To add to that: O(1) indexing into strings outside of the ASCII range is completely pointless and makes absolutely no sense. A language should disallow that and not encourage it.
I disagree with it being pointless. Being able to get indices into a string for fast slicing is useful. Consider Regex where references get stored to slices in the array.
What you can drop is the idea of the index being an integer with any particular semantic meaning. Rust uses byte indexes with an assertion that the index lies on a codepoint boundary, for instance.
That isn't an index into a string. It is an opaque indicator of position in a string. That opaque indicator of position happens to be implemented as an index into the underlying array, but it is not itself an index.
I think something like a lexer doesn't need to know about graphemes, it just needs to know which codepoints are XID_start and XID_continue for identifiers and hardcoded codepoints for everything else.
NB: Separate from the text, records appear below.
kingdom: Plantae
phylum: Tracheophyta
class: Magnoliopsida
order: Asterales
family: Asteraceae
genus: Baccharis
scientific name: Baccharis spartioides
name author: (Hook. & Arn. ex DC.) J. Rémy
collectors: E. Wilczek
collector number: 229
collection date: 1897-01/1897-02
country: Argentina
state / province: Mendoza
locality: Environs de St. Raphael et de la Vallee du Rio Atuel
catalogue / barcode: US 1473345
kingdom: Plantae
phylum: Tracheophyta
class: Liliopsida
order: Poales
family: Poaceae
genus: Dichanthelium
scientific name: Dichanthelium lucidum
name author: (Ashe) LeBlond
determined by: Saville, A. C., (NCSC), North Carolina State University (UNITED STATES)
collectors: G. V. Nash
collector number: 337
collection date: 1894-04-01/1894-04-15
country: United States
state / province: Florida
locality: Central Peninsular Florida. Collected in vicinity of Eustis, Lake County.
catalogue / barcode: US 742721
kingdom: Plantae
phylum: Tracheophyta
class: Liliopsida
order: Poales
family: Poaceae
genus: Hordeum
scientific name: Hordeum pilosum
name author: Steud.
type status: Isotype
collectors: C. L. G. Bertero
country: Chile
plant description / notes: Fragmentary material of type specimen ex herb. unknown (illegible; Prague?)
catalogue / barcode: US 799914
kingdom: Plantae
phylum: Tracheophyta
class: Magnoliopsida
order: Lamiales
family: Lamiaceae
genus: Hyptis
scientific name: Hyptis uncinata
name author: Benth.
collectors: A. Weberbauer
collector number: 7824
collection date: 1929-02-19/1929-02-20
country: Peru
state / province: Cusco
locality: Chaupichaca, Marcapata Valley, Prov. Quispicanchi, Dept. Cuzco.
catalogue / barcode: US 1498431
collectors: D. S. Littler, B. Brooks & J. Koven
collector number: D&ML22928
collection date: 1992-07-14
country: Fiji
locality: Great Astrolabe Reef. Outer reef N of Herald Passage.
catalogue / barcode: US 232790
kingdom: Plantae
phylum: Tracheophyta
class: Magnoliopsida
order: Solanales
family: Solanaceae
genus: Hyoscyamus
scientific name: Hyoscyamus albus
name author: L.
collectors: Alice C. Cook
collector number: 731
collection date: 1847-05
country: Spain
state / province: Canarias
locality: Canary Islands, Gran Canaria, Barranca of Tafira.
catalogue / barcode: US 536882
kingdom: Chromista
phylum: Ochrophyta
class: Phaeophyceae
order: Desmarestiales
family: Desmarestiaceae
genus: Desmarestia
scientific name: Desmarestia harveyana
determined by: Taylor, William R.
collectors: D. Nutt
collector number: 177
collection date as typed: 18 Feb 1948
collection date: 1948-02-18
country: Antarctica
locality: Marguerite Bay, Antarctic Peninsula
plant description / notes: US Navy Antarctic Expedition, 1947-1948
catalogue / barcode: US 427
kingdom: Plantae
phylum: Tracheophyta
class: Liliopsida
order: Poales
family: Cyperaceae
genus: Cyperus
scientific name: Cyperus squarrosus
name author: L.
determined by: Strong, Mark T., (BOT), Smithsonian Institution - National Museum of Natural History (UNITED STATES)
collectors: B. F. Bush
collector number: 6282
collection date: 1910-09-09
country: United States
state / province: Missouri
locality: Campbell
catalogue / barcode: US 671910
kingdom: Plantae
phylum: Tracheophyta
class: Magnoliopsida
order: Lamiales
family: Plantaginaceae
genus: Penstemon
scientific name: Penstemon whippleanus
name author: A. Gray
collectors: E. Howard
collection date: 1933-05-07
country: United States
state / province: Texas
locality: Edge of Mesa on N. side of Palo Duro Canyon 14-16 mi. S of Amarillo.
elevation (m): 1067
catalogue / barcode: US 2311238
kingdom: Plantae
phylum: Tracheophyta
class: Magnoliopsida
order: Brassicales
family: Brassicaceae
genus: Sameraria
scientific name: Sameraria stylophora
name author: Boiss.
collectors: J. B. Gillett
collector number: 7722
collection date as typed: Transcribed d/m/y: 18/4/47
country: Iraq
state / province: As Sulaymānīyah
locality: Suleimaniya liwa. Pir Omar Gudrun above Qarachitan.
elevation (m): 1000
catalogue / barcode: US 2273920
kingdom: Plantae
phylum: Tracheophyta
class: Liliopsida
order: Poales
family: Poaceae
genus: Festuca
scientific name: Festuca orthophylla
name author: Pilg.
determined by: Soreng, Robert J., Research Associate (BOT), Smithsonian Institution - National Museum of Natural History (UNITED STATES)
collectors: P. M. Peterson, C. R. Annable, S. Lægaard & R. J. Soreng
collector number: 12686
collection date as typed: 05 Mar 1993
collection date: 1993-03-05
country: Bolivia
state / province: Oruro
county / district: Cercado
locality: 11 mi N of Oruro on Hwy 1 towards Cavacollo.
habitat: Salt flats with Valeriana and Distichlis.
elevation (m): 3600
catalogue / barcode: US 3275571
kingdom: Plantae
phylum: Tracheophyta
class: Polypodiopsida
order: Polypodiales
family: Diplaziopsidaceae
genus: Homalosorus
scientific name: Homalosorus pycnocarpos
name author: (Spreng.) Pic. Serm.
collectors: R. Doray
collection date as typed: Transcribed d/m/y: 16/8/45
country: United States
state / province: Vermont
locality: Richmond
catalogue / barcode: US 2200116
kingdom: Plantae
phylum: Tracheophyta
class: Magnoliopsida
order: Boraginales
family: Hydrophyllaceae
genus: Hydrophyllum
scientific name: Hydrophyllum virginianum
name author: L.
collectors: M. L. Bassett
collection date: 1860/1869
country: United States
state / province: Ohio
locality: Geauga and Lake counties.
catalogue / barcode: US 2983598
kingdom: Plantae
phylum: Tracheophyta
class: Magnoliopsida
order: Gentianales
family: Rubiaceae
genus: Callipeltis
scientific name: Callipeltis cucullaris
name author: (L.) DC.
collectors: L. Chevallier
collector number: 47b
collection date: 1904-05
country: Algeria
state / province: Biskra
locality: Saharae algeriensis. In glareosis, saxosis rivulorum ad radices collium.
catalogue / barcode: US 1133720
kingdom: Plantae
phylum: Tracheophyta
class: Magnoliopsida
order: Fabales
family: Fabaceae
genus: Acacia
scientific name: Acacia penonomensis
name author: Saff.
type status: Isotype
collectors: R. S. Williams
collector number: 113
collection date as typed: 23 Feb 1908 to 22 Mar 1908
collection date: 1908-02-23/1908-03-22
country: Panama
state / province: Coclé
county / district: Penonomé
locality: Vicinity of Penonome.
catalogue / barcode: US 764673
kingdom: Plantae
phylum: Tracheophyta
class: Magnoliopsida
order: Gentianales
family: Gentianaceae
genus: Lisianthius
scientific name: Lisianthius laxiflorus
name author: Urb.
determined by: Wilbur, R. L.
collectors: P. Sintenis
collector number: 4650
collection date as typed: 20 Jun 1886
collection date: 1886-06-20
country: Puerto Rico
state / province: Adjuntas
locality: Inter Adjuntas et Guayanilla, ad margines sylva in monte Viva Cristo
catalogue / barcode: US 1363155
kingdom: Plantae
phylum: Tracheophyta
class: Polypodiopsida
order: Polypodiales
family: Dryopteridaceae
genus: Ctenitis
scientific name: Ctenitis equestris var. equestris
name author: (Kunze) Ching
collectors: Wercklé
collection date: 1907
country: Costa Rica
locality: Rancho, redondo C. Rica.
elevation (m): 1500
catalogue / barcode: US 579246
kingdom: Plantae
Obviously, it does; instead of allocating a new string for every token, you can just save the start & end index of a token, and actually allocate a new string only in the case where the parser actually requests/uses that token in the AST.
But the type signature of that token should make it clear those are byte offsets and not character offsets. You can use them for byte-wise operations like memcpy, or to explicitly decode them into a string using the original encoding of the string. You cannot use them for string-wise operations like substring without explicitly casting or converting them to a string.
It seems like this whole mess comes from conflating bytes and characters. They are not the same, any more than integers and booleans are the same just because you can jnz in most assembly languages.
> You cannot use them for string-wise operations like substring without explicitly casting or converting them to a string.
Why on earth not? Any slice of a string (with a non-pathological internal encoding) with ends on codepoint boundaries is itself a valid string. Losing that information sounds like a whole lot of pointless hassle and potential for harm. It also forces the internal string encoding to be part of the interface, since taking a slice of a string and getting a byte array requires knowing how the string is encoded to use it, but getting another string means that such details are private.
It's true that they're byte offsets, but that doesn't matter. The parser doesn't care whether it's on the 10543th grapheme or the 10597th. It just wants to know where its stuff is.